_WRITTEN TASK_
List every line in the items below that contains the string "supports".

[Collected data]
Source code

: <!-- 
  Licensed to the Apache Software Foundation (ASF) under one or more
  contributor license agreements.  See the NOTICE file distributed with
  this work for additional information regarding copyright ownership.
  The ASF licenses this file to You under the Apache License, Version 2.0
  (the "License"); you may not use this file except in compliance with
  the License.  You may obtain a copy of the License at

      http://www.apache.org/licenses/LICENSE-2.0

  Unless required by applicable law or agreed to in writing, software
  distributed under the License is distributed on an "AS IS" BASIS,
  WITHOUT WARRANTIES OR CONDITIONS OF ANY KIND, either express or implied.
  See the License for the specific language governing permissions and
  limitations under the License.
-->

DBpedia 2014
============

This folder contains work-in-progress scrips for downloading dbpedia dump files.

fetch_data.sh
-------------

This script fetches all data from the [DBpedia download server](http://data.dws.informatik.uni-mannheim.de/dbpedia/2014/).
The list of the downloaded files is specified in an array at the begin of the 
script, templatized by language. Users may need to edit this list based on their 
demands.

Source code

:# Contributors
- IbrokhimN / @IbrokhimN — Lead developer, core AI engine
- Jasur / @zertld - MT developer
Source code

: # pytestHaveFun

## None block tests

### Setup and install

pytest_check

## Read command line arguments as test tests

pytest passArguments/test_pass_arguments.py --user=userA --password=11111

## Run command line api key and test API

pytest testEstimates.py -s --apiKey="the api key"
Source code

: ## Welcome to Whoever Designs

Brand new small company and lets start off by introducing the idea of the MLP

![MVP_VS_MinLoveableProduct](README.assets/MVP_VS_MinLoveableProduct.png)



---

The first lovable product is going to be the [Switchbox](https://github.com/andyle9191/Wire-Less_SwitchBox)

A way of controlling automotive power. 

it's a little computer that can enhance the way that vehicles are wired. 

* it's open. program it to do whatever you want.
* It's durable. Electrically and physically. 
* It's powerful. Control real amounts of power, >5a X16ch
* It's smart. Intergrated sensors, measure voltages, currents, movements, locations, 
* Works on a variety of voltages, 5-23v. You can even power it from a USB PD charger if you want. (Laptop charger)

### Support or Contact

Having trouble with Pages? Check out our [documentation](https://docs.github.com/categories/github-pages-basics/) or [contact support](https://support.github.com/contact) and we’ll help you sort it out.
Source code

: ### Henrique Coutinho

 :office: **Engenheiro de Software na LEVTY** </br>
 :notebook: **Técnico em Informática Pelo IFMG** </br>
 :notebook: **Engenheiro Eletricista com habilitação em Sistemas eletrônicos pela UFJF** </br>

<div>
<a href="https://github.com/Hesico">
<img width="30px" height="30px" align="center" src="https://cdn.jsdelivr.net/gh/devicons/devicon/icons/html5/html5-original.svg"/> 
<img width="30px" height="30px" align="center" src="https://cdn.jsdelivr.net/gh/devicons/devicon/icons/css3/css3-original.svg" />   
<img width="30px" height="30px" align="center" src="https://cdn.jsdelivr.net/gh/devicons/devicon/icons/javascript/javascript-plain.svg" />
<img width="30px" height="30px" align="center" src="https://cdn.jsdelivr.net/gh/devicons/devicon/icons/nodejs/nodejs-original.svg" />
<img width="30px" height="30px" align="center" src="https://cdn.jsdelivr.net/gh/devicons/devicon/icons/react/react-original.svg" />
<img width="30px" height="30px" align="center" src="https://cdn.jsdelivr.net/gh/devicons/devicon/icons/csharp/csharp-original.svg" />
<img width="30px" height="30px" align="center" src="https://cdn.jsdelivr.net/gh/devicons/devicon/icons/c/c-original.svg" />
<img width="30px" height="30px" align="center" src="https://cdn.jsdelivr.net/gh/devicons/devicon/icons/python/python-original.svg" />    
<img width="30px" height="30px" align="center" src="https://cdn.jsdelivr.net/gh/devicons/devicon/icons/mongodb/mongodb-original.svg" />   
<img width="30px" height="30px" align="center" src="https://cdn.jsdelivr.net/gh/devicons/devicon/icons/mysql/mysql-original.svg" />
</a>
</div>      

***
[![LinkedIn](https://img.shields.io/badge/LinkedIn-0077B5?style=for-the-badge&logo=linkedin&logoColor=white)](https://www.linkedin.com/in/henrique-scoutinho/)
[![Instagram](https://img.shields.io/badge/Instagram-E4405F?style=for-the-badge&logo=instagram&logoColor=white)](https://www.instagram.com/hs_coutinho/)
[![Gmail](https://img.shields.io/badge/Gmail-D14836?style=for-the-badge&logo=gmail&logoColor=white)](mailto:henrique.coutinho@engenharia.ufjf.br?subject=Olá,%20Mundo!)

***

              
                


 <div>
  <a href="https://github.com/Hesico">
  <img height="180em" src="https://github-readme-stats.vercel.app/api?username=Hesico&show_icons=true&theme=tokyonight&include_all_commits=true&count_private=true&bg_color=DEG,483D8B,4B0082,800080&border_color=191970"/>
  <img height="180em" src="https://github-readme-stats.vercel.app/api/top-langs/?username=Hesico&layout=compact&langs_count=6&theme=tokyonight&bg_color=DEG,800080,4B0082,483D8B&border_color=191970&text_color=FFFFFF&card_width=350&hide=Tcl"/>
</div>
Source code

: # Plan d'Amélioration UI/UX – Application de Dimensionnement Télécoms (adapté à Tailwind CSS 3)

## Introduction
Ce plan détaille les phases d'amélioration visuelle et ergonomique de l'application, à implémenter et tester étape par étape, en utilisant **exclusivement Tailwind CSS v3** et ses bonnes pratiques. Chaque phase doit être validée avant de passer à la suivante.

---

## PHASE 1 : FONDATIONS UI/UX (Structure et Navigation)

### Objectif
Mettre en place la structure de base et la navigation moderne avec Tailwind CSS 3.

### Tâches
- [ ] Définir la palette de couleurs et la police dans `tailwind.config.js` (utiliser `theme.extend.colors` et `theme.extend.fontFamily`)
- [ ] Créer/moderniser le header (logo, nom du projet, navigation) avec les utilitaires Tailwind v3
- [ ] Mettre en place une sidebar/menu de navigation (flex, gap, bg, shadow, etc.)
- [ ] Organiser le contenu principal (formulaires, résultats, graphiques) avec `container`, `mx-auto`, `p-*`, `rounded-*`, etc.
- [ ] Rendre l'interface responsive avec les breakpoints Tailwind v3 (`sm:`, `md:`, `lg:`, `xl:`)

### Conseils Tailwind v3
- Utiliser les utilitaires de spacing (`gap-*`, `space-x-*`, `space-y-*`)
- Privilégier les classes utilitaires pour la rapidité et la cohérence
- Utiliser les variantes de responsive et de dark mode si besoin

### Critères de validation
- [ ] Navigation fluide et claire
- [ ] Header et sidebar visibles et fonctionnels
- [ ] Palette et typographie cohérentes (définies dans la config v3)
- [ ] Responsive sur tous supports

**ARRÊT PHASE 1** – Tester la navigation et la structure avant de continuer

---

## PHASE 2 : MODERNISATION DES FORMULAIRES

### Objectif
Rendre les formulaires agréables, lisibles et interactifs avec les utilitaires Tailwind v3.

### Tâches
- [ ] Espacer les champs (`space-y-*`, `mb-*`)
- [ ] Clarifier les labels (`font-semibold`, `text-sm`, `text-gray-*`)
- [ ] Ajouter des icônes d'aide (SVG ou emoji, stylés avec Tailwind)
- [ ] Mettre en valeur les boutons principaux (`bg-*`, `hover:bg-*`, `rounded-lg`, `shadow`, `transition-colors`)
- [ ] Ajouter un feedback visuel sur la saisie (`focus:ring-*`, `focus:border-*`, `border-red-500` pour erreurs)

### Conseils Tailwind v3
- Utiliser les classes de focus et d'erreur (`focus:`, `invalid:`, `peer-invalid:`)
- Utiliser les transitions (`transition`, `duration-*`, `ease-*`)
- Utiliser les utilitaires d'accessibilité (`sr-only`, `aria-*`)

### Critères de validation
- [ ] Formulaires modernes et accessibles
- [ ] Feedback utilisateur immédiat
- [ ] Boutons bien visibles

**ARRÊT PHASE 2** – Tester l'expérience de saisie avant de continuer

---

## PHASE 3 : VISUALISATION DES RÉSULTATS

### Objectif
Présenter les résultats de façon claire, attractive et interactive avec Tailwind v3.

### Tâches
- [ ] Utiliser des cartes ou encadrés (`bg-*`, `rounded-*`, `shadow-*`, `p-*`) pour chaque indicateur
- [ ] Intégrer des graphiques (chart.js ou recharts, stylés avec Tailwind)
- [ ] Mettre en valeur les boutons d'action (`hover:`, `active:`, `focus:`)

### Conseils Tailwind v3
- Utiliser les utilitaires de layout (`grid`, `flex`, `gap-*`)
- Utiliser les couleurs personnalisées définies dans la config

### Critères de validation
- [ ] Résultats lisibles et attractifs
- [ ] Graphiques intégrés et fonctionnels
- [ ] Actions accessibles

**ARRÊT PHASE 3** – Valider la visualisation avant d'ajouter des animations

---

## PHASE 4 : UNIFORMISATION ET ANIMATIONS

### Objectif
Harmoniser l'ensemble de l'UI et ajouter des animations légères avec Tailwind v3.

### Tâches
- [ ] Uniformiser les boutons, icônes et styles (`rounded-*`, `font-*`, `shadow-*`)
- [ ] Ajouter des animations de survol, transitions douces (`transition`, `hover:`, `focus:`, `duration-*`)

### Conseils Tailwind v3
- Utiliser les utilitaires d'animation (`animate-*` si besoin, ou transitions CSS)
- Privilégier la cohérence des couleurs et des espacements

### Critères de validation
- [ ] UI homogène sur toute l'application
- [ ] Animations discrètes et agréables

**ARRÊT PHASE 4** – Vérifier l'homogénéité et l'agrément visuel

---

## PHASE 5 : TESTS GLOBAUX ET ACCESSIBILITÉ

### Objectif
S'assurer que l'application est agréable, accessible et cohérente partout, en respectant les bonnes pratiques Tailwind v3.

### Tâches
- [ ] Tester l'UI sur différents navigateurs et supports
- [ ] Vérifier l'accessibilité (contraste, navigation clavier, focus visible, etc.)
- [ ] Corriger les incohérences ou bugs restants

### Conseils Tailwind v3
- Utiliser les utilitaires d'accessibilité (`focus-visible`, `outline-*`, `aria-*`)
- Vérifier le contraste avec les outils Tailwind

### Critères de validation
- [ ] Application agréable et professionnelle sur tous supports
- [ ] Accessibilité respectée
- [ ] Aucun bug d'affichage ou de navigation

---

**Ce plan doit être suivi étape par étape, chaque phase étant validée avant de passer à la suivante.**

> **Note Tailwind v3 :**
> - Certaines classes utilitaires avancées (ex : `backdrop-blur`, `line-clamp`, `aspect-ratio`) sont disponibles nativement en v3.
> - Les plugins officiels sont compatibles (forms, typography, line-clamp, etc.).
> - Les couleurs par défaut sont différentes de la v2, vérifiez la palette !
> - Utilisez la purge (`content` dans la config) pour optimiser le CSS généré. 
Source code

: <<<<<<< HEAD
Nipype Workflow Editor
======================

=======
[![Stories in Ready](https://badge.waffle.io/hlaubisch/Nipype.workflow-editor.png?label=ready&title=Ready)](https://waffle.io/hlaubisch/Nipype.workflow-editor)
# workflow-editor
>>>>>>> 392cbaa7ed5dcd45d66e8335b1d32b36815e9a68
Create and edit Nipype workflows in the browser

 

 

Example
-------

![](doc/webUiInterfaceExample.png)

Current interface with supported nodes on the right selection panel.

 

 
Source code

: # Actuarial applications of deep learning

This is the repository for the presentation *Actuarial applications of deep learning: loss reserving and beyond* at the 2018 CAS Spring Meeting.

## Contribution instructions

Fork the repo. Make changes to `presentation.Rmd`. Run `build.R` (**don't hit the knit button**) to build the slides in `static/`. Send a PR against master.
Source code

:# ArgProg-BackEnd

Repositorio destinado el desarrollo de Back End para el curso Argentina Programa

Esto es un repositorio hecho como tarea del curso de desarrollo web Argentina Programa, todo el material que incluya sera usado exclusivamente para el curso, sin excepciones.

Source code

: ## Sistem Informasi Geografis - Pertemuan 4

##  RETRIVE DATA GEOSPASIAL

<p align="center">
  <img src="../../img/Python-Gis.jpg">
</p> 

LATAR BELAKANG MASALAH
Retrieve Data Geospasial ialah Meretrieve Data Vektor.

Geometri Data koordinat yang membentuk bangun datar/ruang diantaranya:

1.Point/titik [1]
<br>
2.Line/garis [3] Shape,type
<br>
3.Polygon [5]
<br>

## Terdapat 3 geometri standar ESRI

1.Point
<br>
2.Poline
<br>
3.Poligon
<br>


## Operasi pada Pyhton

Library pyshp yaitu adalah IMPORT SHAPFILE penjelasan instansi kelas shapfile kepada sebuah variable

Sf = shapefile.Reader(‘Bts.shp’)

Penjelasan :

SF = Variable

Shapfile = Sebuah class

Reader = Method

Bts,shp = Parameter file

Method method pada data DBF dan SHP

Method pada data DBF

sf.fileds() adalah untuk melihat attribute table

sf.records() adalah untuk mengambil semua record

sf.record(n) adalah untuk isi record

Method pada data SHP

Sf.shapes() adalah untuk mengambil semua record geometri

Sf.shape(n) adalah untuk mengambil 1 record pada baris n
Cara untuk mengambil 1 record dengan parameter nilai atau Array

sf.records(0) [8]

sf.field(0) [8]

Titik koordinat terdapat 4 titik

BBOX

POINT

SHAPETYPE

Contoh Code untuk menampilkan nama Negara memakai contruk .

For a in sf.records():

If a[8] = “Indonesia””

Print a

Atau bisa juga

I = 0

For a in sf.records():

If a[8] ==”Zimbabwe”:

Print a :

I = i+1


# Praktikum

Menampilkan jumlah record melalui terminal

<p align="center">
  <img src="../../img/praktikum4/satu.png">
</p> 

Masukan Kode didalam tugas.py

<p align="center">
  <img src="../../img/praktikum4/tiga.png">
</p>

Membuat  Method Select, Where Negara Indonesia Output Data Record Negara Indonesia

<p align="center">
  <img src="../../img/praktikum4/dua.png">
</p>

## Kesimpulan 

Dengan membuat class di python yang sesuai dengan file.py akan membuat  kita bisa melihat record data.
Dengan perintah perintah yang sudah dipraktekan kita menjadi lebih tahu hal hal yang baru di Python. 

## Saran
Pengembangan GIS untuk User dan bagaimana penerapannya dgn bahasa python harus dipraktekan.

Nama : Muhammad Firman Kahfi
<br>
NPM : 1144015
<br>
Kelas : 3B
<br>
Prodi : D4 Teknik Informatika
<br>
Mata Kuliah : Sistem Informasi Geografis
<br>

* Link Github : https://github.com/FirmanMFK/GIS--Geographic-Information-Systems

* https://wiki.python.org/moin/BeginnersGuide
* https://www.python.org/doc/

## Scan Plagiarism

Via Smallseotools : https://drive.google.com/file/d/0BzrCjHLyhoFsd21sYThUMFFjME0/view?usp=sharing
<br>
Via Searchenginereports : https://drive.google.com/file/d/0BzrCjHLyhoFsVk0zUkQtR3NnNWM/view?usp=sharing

_ANSWER SECTION_
- [ ] Responsive sur tous supports
- [ ] Tester l'UI sur différents navigateurs et supports
- [ ] Application agréable et professionnelle sur tous supports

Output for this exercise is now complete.